In the records below, copy word for word every line from the one containing "left hip: (228, 199, 4)" through the one containing "left knee: (478, 468, -37)", including both of those lines. Leave the pictures out of your copy.

→ Data provided:
____
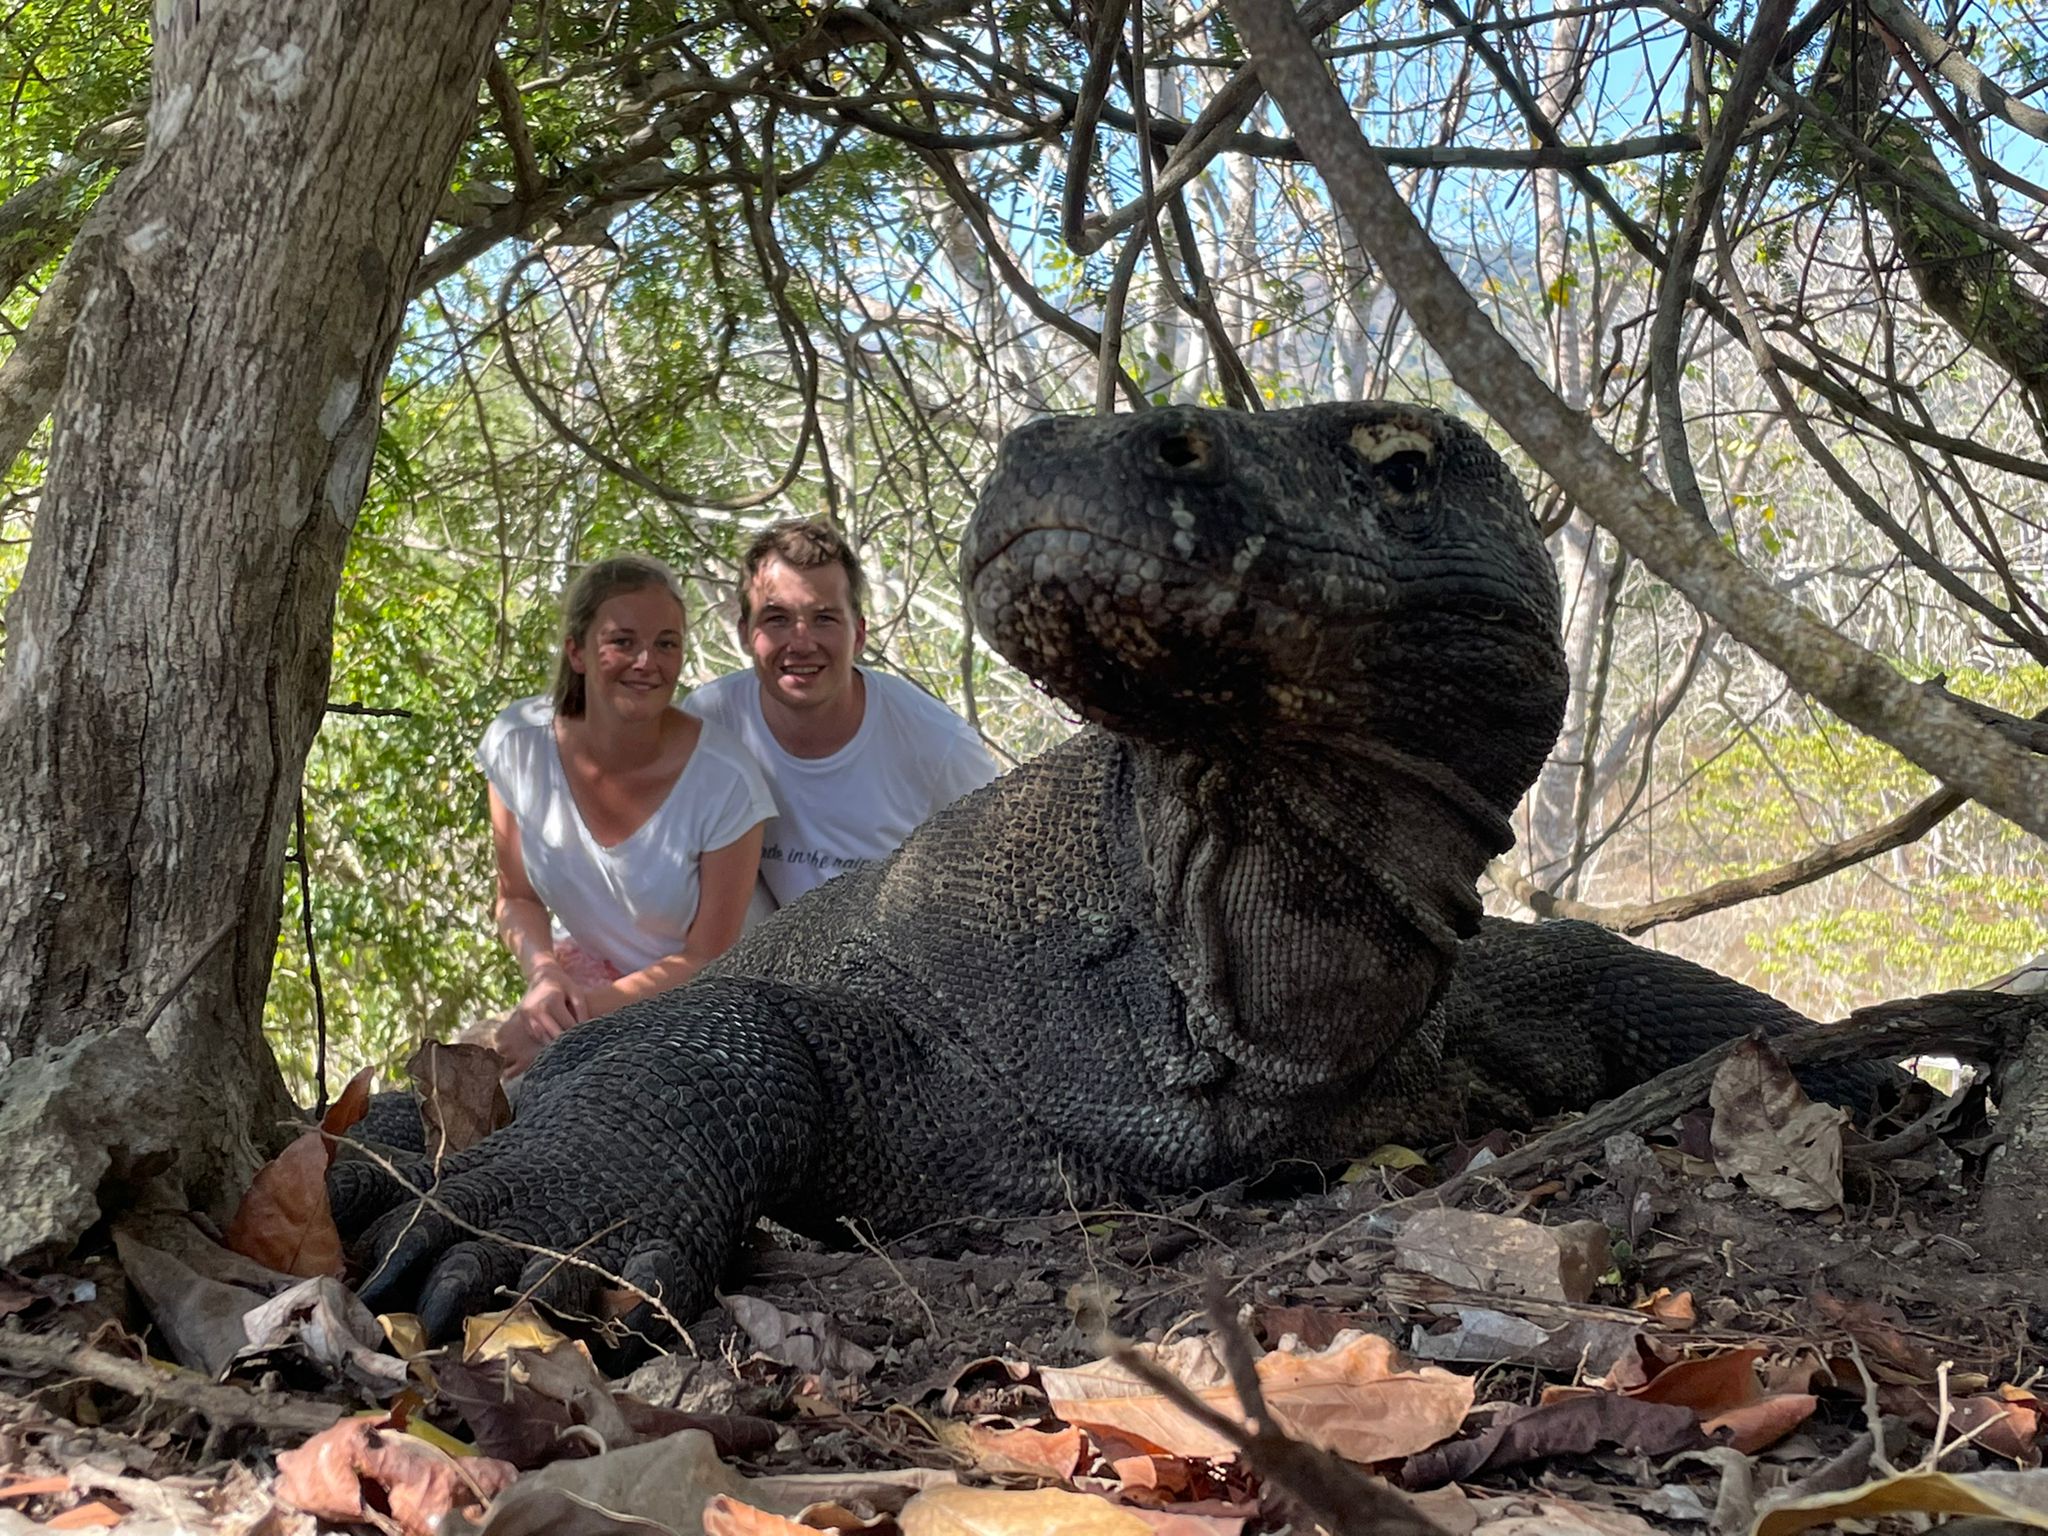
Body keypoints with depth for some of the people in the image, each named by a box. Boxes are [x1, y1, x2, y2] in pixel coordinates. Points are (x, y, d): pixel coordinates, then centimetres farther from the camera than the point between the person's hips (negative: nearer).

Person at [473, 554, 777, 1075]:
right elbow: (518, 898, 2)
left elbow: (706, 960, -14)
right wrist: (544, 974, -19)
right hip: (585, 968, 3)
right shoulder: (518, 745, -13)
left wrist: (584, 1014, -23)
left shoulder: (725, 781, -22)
____
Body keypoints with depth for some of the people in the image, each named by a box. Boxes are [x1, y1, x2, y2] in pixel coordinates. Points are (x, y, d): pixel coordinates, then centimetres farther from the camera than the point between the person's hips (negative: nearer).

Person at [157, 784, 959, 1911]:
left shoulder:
____
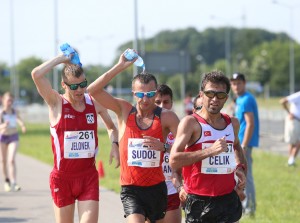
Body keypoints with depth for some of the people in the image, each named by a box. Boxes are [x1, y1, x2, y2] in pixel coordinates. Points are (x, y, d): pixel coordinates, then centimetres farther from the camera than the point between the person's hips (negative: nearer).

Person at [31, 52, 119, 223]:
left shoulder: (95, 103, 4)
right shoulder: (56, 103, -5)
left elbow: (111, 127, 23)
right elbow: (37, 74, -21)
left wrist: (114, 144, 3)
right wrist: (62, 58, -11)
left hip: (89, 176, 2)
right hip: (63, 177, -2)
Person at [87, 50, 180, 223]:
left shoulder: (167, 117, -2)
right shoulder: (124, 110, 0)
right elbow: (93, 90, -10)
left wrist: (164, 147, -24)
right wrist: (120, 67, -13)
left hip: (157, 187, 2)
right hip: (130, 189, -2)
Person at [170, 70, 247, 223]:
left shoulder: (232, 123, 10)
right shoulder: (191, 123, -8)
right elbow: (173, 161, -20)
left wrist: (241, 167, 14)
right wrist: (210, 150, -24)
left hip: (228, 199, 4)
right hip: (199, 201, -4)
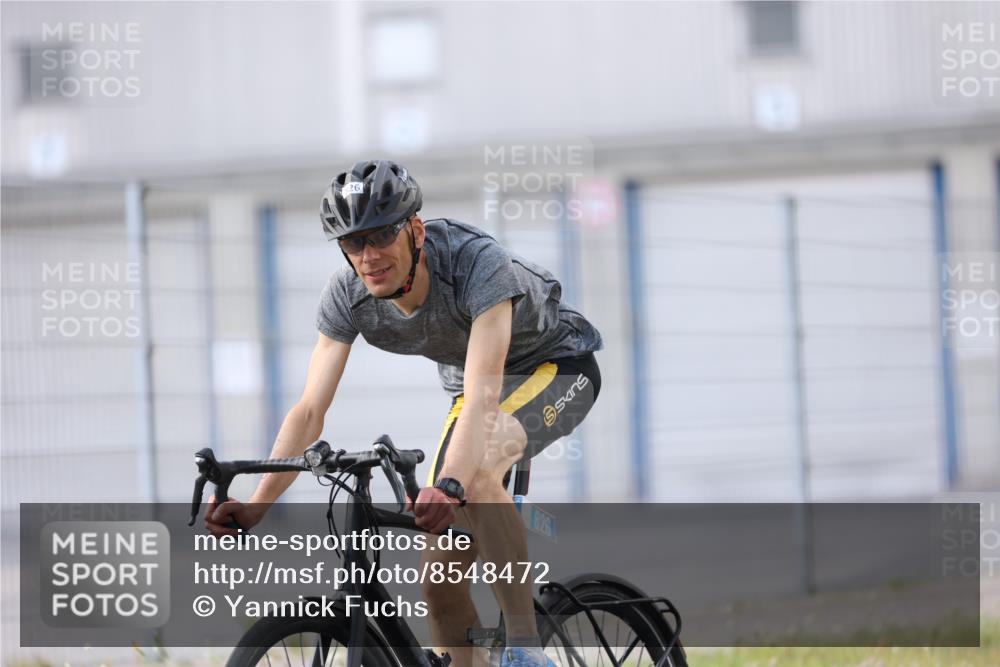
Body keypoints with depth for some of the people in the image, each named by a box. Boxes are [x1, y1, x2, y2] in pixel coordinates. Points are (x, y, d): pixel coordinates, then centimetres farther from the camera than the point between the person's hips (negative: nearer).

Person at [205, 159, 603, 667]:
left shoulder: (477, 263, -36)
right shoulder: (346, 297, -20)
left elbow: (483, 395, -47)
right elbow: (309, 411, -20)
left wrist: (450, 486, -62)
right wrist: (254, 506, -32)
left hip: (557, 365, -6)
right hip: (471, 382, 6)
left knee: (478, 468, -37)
____
→ Output below:
left hip: (228, 199, 4)
right hip: (199, 201, -4)
Body keypoints with depth for some of the people in the image, each named by a box. Boxes are [x1, y1, x2, y2] in pixel coordinates. Points are (x, y, d): pixel coordinates, then centimetres farther from the camera than the point between the person's hips (negative: nearer).

Person at [205, 159, 603, 667]:
left shoulder: (477, 263, -36)
right shoulder: (346, 297, -20)
left elbow: (483, 395, -47)
right elbow: (309, 411, -20)
left wrist: (450, 486, -62)
right wrist: (254, 506, -32)
left hip: (557, 365, -6)
right hip: (471, 382, 6)
left knee: (478, 468, -37)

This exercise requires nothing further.